In the beginner’s mind there are many possibilities, but in the expert’s there are few. – Shunryu Suzuki.

Image: Greg Streech

Take notes

When our practice starts feeling too complicated, we can lean into some handy tools to help us out.

After a class, taking notes or even just mentally reviewing the day’s techniques will help cement them. Noting where we find ourselves getting stuck engages us in problem-solving those issues rather than just mimicking and hoping for the best.

We’ll be ready when a coach or professor asks for questions, and we can schedule private or small group sessions to address the specific areas we have interest in developing.

When we train live, it’s useful to note our successes afterwards. Perhaps you had success finding and maintaining mount position. Great! Time to pick a couple submissions from mount or your route to the back to improve on.

It also helps to note where things aren’t going as planned. Maybe you’re working on triangle submissions but keep ending up in the bottom of side control. Time to focus on where you start losing control of the round and where they begin gaining it.

(Hint: it may be earlier than you realize, and if you’re training with an upper belt, it’s probably around the time you think you’re gaining an advantage.)

[Why You Must Train Live in BJJ]

Mind maps

When we’ve been training long enough to have decent command over many different positions, decision fatigue can get real.

Perhaps you’re comfortable with five different submission options from side control. When you get there, deciding which to work on in that moment ends up taking too long and you lose the position. 

Mind maps are flow charts with decision paths that branch out of a position. They can start from anywhere and it helps us to start specific.

An internet search for “Jiu Jitsu mind maps” will turn up an example of decision trees others have developed. You can get inspiration from those, but the real magic happens when we sit down and draw out our own. Consider using a pencil.

[Why We Study Off The Mats]

A mind map may start in closed guard. Out of the many options for next moves, pick a few that you’re most familiar with — get as broad or specific as you need to help wherever you’re stuck. Perhaps your next step always breaks their posture; note that, and then branch out to how you control their arms.

Maybe your options can include working from an overhook and collar-tie, double underhooks, or a 2-on-1 grip. Each of those options may have a next step or two.

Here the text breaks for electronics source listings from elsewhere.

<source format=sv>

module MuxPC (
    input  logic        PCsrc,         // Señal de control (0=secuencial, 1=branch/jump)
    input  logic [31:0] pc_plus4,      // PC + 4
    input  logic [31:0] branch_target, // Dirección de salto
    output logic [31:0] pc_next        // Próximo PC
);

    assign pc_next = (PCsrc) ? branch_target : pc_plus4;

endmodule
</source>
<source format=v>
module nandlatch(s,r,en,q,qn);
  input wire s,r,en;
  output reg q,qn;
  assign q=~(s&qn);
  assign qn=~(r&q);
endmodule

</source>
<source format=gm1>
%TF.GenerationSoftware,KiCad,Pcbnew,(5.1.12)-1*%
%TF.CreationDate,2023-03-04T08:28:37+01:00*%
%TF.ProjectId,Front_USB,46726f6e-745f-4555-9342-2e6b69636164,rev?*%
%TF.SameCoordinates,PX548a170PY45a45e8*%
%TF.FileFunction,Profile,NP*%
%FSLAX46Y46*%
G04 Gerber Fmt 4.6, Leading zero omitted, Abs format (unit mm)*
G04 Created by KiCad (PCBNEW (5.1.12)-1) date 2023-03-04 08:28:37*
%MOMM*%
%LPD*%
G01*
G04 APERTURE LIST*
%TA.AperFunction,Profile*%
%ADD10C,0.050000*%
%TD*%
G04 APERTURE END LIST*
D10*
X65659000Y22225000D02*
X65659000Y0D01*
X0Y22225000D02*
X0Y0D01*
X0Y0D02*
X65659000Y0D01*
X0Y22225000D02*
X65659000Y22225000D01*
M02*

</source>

Somehow this whole exercise results in you repeatedly executing a fan sweep successfully, and you didn’t even start from the posture break path! You’re totally off the map. All of that prep work led you here, but sometimes the most effective learning comes from unexpected twists.

If you want to create a mind map or a set of mind maps but feel overwhelmed, you can always book a private with a coach for this purpose too.

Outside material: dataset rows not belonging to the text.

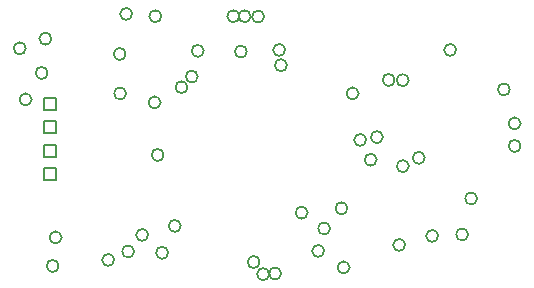
<source format=gbr>
G04*
G04 #@! TF.GenerationSoftware,Altium Limited,Altium Designer,23.0.1 (38)*
G04*
G04 Layer_Color=2752767*
%FSLAX25Y25*%
%MOIN*%
G70*
G04*
G04 #@! TF.SameCoordinates,8F8842E6-A163-4070-9E61-B2F925759E80*
G04*
G04*
G04 #@! TF.FilePolarity,Positive*
G04*
G01*
G75*
%ADD13C,0.00500*%
%ADD76C,0.00667*%
D13*
X320000Y236000D02*
Y240000D01*
X324000D01*
Y236000D01*
X320000D01*
Y243874D02*
Y247874D01*
X324000D01*
Y243874D01*
X320000D01*
Y251748D02*
Y255748D01*
X324000D01*
Y251748D01*
X320000D01*
Y259622D02*
Y263622D01*
X324000D01*
Y259622D01*
X320000D01*
D76*
X392000Y208800D02*
G03*
X392000Y208800I-2000J0D01*
G01*
X393500Y290623D02*
G03*
X393500Y290623I-2000J0D01*
G01*
X367955Y267084D02*
G03*
X367955Y267084I-2000J0D01*
G01*
X371368Y270637D02*
G03*
X371368Y270637I-2000J0D01*
G01*
X395150Y204768D02*
G03*
X395150Y204768I-2000J0D01*
G01*
X325000Y207500D02*
G03*
X325000Y207500I-2000J0D01*
G01*
X422000Y207000D02*
G03*
X422000Y207000I-2000J0D01*
G01*
X321337Y271837D02*
G03*
X321337Y271837I-2000J0D01*
G01*
X322593Y283260D02*
G03*
X322593Y283260I-2000J0D01*
G01*
X400500Y279500D02*
G03*
X400500Y279500I-2000J0D01*
G01*
X401102Y274398D02*
G03*
X401102Y274398I-2000J0D01*
G01*
X360000Y244500D02*
G03*
X360000Y244500I-2000J0D01*
G01*
X354835Y217835D02*
G03*
X354835Y217835I-2000J0D01*
G01*
X425000Y265000D02*
G03*
X425000Y265000I-2000J0D01*
G01*
X457500Y279500D02*
G03*
X457500Y279500I-2000J0D01*
G01*
X441740Y240760D02*
G03*
X441740Y240760I-2000J0D01*
G01*
X433093Y250448D02*
G03*
X433093Y250448I-2000J0D01*
G01*
X431000Y242900D02*
G03*
X431000Y242900I-2000J0D01*
G01*
X373349Y279207D02*
G03*
X373349Y279207I-2000J0D01*
G01*
X387730Y278945D02*
G03*
X387730Y278945I-2000J0D01*
G01*
X359000Y262000D02*
G03*
X359000Y262000I-2000J0D01*
G01*
X347500Y265000D02*
G03*
X347500Y265000I-2000J0D01*
G01*
X359250Y290750D02*
G03*
X359250Y290750I-2000J0D01*
G01*
X408000Y225251D02*
G03*
X408000Y225251I-2000J0D01*
G01*
X361487Y211885D02*
G03*
X361487Y211885I-2000J0D01*
G01*
X399176Y204969D02*
G03*
X399176Y204969I-2000J0D01*
G01*
X415500Y220000D02*
G03*
X415500Y220000I-2000J0D01*
G01*
X413500Y212500D02*
G03*
X413500Y212500I-2000J0D01*
G01*
X365704Y220850D02*
G03*
X365704Y220850I-2000J0D01*
G01*
X326000Y217000D02*
G03*
X326000Y217000I-2000J0D01*
G01*
X421273Y226727D02*
G03*
X421273Y226727I-2000J0D01*
G01*
X350167Y212333D02*
G03*
X350167Y212333I-2000J0D01*
G01*
X427500Y249500D02*
G03*
X427500Y249500I-2000J0D01*
G01*
X437000Y269500D02*
G03*
X437000Y269500I-2000J0D01*
G01*
X349500Y291500D02*
G03*
X349500Y291500I-2000J0D01*
G01*
X441700Y269409D02*
G03*
X441700Y269409I-2000J0D01*
G01*
X447047Y243547D02*
G03*
X447047Y243547I-2000J0D01*
G01*
X316000Y263000D02*
G03*
X316000Y263000I-2000J0D01*
G01*
X440500Y214500D02*
G03*
X440500Y214500I-2000J0D01*
G01*
X389000Y290750D02*
G03*
X389000Y290750I-2000J0D01*
G01*
X385250D02*
G03*
X385250Y290750I-2000J0D01*
G01*
X314039Y280039D02*
G03*
X314039Y280039I-2000J0D01*
G01*
X343500Y209500D02*
G03*
X343500Y209500I-2000J0D01*
G01*
X479000Y255000D02*
G03*
X479000Y255000I-2000J0D01*
G01*
X475404Y266325D02*
G03*
X475404Y266325I-2000J0D01*
G01*
X347354Y278146D02*
G03*
X347354Y278146I-2000J0D01*
G01*
X479000Y247500D02*
G03*
X479000Y247500I-2000J0D01*
G01*
X461500Y218000D02*
G03*
X461500Y218000I-2000J0D01*
G01*
X451500Y217500D02*
G03*
X451500Y217500I-2000J0D01*
G01*
X464500Y230000D02*
G03*
X464500Y230000I-2000J0D01*
G01*
M02*

</source>
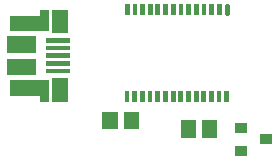
<source format=gbr>
G04 start of page 10 for group -4015 idx -4015 *
G04 Title: (unknown), toppaste *
G04 Creator: pcb 20091103 *
G04 CreationDate: Thu 05 May 2011 07:25:20 AM GMT UTC *
G04 For: gjhurlbu *
G04 Format: Gerber/RS-274X *
G04 PCB-Dimensions: 600000 500000 *
G04 PCB-Coordinate-Origin: lower left *
%MOIN*%
%FSLAX25Y25*%
%LNFRONTPASTE*%
%ADD18R,0.0158X0.0158*%
%ADD19R,0.0551X0.0551*%
%ADD20R,0.0276X0.0276*%
%ADD21R,0.0512X0.0512*%
%ADD22R,0.0561X0.0561*%
%ADD23R,0.0160X0.0160*%
%ADD24R,0.0340X0.0340*%
%ADD25C,0.0160*%
G54D21*X105000Y391000D02*Y390214D01*
X112086Y391000D02*Y390214D01*
G54D24*X122400Y391000D02*X123000D01*
X122400Y383200D02*X123000D01*
X130600Y387100D02*X131200D01*
G54D21*X86000Y393786D02*Y393000D01*
X78914Y393786D02*Y393000D01*
G54D18*X58456Y420118D02*X64952D01*
X58456Y417559D02*X64952D01*
X58456Y415000D02*X64952D01*
X58456Y412441D02*X64952D01*
X58456Y409882D02*X64952D01*
G54D19*X62196Y427600D02*Y425236D01*
Y404764D02*Y402400D01*
G54D20*X57078Y428976D02*Y424547D01*
G54D21*X48220Y425728D02*X55897D01*
G54D20*X57078Y405453D02*Y401024D01*
G54D21*X48220Y404272D02*X55897D01*
G54D22*X47285Y418789D02*X51517D01*
X47285Y411211D02*X51517D01*
G54D25*X118000Y431500D02*Y429300D01*
G54D23*X115400Y431500D02*Y429300D01*
X112900Y431500D02*Y429300D01*
X110300Y431500D02*Y429300D01*
X107700Y431500D02*Y429300D01*
X105200Y431500D02*Y429300D01*
X102600Y431500D02*Y429300D01*
X100100Y431500D02*Y429300D01*
X97500Y431500D02*Y429300D01*
X94900Y431500D02*Y429300D01*
X92400Y431500D02*Y429300D01*
X89800Y431500D02*Y429300D01*
X87300Y431500D02*Y429300D01*
X84700Y431500D02*Y429300D01*
X84600Y402400D02*Y400200D01*
X87200Y402400D02*Y400200D01*
X89700Y402400D02*Y400200D01*
X92300Y402400D02*Y400200D01*
X94900Y402400D02*Y400200D01*
X97400Y402400D02*Y400200D01*
X100000Y402400D02*Y400200D01*
X102500Y402400D02*Y400200D01*
X105100Y402400D02*Y400200D01*
X107700Y402400D02*Y400200D01*
X110200Y402400D02*Y400200D01*
X112800Y402400D02*Y400200D01*
X115300Y402400D02*Y400200D01*
X117900Y402400D02*Y400200D01*
M02*

</source>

[Fundamentals of Brazilian Jiu Jitsu]

Back to the basics

After considering all the ways to train, all the directions and paths our Jiu Jitsu may take, all the quirks, confusion, and clumsiness that come with training, our brains can feel fried.

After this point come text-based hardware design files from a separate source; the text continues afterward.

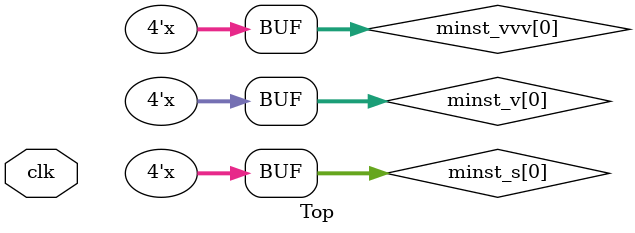
<source format=sv>

module Top // "top"
(
    input logic clk
);

// Variables generated for SystemC signals
logic signed [31:0] t;
logic [3:0] minst_s[2];

//------------------------------------------------------------------------------
// Method process: minst_metProc (test_mif_array4.cpp:28:5) 

// Process-local variables
logic [3:0] minst_v[2];

always_comb 
begin : minst_metProc     // test_mif_array4.cpp:28:5
    minst_v[0] = minst_s[0];
end

//------------------------------------------------------------------------------
// Method process: minst_metProc0 (test_mif_array4.cpp:28:5) 

always_comb 
begin : minst_metProc0     // test_mif_array4.cpp:28:5
    minst_v[1] = minst_s[1];
end

//------------------------------------------------------------------------------
// Method process: top_method (test_mif_array4.cpp:57:5) 

// Process-local variables
logic [3:0] minst_vvv[2];

always_comb 
begin : top_method     // test_mif_array4.cpp:57:5
    logic [3:0] a;
    // Call f() begin
    minst_vvv[0] = minst_s[0];
    // Call f() end
    a = minst_s[1];
    minst_s[0] = a + minst_vvv[0];
end

//------------------------------------------------------------------------------
// Method process: top_method2 (test_mif_array4.cpp:64:5) 

// Process-local variables
logic [3:0] minst_vv[2];

always_comb 
begin : top_method2     // test_mif_array4.cpp:64:5
    minst_vv[1] = t;
end

endmodule



</source>
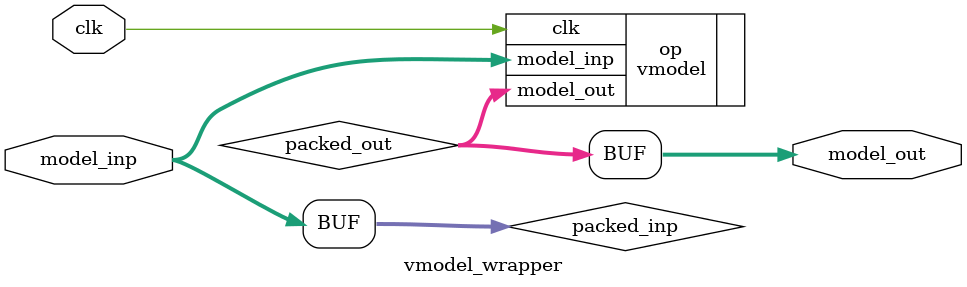
<source format=v>
`timescale 1 ns / 1 ps

module vmodel_wrapper (
   input clk,
    // verilator lint_off UNUSEDSIGNAL
    input [59:0] model_inp,
    // verilator lint_on UNUSEDSIGNAL
    output [69:0] model_out
);
    wire [59:0] packed_inp;
    wire [69:0] packed_out;

    assign packed_inp[59:0] = model_inp[59:0];

    vmodel op (
        .clk(clk),
        .model_inp(packed_inp),
        .model_out(packed_out)
    );

    assign model_out[69:0] = packed_out[69:0];

endmodule

</source>
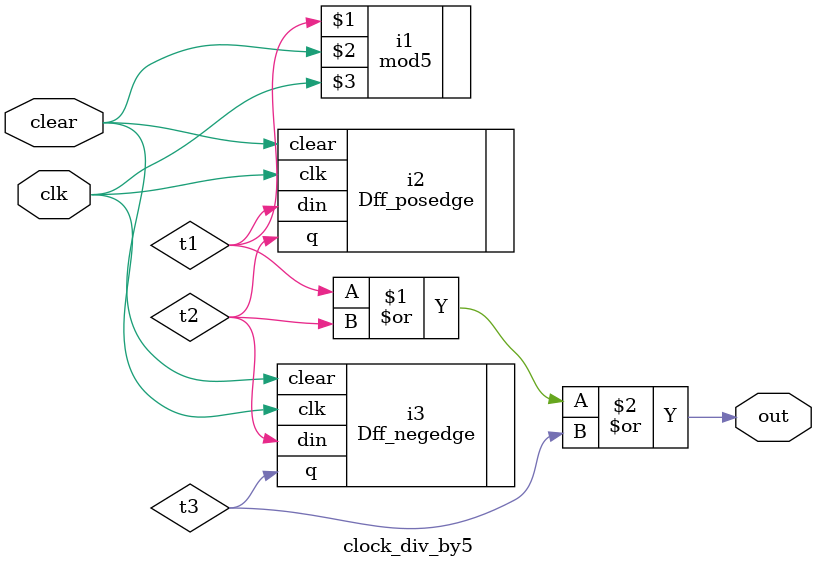
<source format=v>
module clock_div_by5(out, clear, clk);
    output out;
    input clear, clk;   
    wire t1, t2, t3; 
    mod5 i1(t1, clear, clk);
    Dff_posedge i2(.q(t2), .din(t1), .clear(clear), .clk(clk));
    Dff_negedge i3(.q(t3), .din(t2), .clear(clear), .clk(clk));
    or (out, t1,t2, t3);
    
endmodule    
</source>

Thank goodness for fundamentals: the space we can always visit for undeniably effective technique. The foundation of our practice.

Roger Gracie is a fifth degree black belt famous for such an elite ownership of fundamental Jiu Jitsu moves, top-level competitors could see them coming and still not prevent the submission. Focusing on fundamental moves and concepts will not limit your Jiu Jitsu, and without them, you won’t get far.

For many, it’s the branches off the mind maps that keep the martial art endlessly interesting and when we get off track or overwhelmed, the fundamentals bring us back.

Image: Greg Streech

There’s no end to learning

When something interests us, our curiosity increases our ability to engage and learn. When we start out in Jiu Jitsu, or any martial art, we basically bring a blank slate to the table.

As we progress, we may focus our learning in a variety of directions as we develop our own style and game.

Some days, we may attend a class and the bulk of the content will simply have to sink in another day. That’s okay. If during that class, we picked up even a minor detail, or felt into a concept from a new position, we’ve made great use of our time.

Our Jiu Jitsu improves incrementally.